Será a primeira vez desde o governo Getúlio Vargas que uma grande escola de samba do Rio desfila homenageando um presidente da República em exercício. O tema da Niterói rememora a década de 1950, quando agremiações como Vila Isabel e Portela cantaram a volta de Vargas ao poder.
A diferença é que o desfile de Carnaval daquele período era tutelado por órgãos do governo federal, com algum grau de imposição sobre os enredos. Dirigentes da Acadêmicos de Niterói dizem que o tema deste ano surgiu da vontade de construir identificação com brasileiros beneficiados por programas sociais.
A primeira-dama Janja e quadros do PT visitaram o barracão da Niterói em setembro. Dirigentes e compositores foram a Brasília se encontrar com Lula no mesmo mês.
O compositor Paulo César Feital, que assina o samba com outros nomes da música popular, como Teresa Cristina e Arlindinho, diz que o presidente chorou ao ouvir a gravação.
“Entrou em prantos. Ouviu e aprovou plenamente o samba. Não fizemos pensando em campanha eleitoral, pensamos na vida do Lula, no aspecto de um político contemporâneo. Ele se emocionou muito porque nós capturamos exatamente o que foi o início da vida do Lula e da luta de sua mãe”, diz Feital.

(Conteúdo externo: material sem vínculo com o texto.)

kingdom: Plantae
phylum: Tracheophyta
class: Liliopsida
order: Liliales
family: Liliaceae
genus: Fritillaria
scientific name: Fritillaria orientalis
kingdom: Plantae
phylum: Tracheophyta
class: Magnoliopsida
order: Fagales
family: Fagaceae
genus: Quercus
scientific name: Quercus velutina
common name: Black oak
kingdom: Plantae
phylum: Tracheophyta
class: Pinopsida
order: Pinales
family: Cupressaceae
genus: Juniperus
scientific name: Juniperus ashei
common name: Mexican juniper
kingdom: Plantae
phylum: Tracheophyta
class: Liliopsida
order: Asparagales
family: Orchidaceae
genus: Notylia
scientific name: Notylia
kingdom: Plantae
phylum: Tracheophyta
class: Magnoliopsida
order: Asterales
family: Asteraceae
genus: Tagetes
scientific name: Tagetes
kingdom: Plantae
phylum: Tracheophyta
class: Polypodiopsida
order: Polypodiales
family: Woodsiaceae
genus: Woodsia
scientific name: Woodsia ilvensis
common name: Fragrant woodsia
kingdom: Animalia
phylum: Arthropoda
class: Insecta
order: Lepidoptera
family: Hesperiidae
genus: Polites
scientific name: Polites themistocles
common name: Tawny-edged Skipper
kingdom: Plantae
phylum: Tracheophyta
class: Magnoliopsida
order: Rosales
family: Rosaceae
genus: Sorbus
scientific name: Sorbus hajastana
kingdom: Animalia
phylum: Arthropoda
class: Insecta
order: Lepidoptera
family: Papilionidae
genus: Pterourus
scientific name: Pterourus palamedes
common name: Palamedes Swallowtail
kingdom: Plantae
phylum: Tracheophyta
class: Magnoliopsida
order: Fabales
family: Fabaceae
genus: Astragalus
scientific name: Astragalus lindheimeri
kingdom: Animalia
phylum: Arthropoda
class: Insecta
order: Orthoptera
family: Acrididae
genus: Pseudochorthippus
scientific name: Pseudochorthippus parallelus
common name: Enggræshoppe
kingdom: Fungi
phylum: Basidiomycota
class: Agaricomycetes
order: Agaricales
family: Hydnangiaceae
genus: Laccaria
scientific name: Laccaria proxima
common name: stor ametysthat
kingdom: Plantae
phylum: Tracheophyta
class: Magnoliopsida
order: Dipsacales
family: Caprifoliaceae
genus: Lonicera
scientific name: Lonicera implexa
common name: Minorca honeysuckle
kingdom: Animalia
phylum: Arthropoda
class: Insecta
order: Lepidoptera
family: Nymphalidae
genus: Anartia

Militante de esquerda da década de 1970, próximo ao grupo que formou o MR-8 (Movimento Revolucionário Oito de Outubro), Feital já compôs sambas da Mocidade, Mangueira e Viradouro.
“Eu nunca tive tanto pedido de gente para poder sair na escola. Eu acho que o efeito, ainda mais no ano de eleição, é totalmente positivo. Esse samba na avenida vai agradar a todo mundo. Menos, claro, a extrema direita. Foi uma escolha inteligente e pontual da Niterói.”
A escola chamou advogados no ano passado para construir o enredo sem arriscar fazer propaganda eleitoral antecipada. A letra menciona assuntos atuais, como o tarifaço imposto por Donald Trump e a anistia aos envolvidos na tentativa de golpe de 8 de janeiro, mas não menciona as eleições.
A escola já encerrou inscrições e há alas com fila de espera de mais de uma centena de pessoas.
Lula já foi homenageado na Sapucaí. A Beija-Flor desfilou em 2003 com uma grande escultura do petista, então recém-eleito, em enredo sobre a luta contra as desigualdades sociais. A figura, no último carro alegórico, acenava ao público e carregava a faixa presidencial. A escola foi campeã.
Apesar do ineditismo em homenagear presidentes da ativa, o Carnaval é abundante em retratar momentos políticos, incluindo ditaduras —caso da própria Beija-Flor, que em 1975 celebrou os dez anos de regime em “O Grande Decênio”.